→ Input data
*** Block opens ***

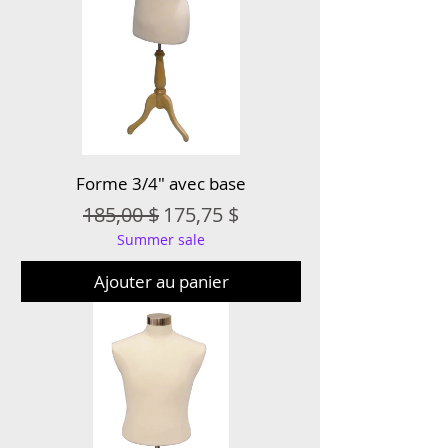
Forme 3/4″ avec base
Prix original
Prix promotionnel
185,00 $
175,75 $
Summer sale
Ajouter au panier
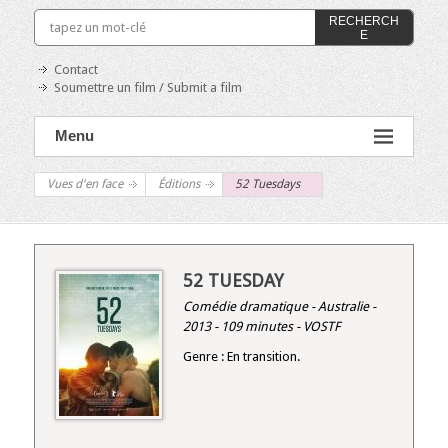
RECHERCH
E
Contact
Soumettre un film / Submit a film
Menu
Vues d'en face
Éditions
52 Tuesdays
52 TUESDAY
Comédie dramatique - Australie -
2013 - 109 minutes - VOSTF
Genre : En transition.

*** Block closes ***
*** Block opens ***

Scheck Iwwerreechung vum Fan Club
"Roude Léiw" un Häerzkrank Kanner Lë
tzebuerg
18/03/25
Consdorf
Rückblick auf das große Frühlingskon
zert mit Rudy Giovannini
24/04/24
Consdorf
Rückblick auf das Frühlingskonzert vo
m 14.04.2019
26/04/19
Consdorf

*** Block closes ***
*** Block opens ***

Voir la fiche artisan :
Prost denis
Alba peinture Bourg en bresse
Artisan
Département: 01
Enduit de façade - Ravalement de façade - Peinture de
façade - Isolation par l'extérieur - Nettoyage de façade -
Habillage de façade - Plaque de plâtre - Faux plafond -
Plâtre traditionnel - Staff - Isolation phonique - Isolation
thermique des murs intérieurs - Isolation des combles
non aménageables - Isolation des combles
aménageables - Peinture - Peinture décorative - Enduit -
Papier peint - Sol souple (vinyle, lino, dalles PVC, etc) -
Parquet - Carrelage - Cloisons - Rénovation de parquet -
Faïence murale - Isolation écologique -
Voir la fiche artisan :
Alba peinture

*** Block closes ***

→ Job
Begin at the line that has "Forme 3/4″ avec base" and stop after the line that has "Genre : En transition.", then write those lines out again with "Summer sale" swapped for "Clearance sale", change nothing else, and leave the pictures out.

→ Response to this task
Forme 3/4″ avec base
Prix original
Prix promotionnel
185,00 $
175,75 $
Clearance sale
Ajouter au panier
RECHERCH
E
Contact
Soumettre un film / Submit a film
Menu
Vues d'en face
Éditions
52 Tuesdays
52 TUESDAY
Comédie dramatique - Australie -
2013 - 109 minutes - VOSTF
Genre : En transition.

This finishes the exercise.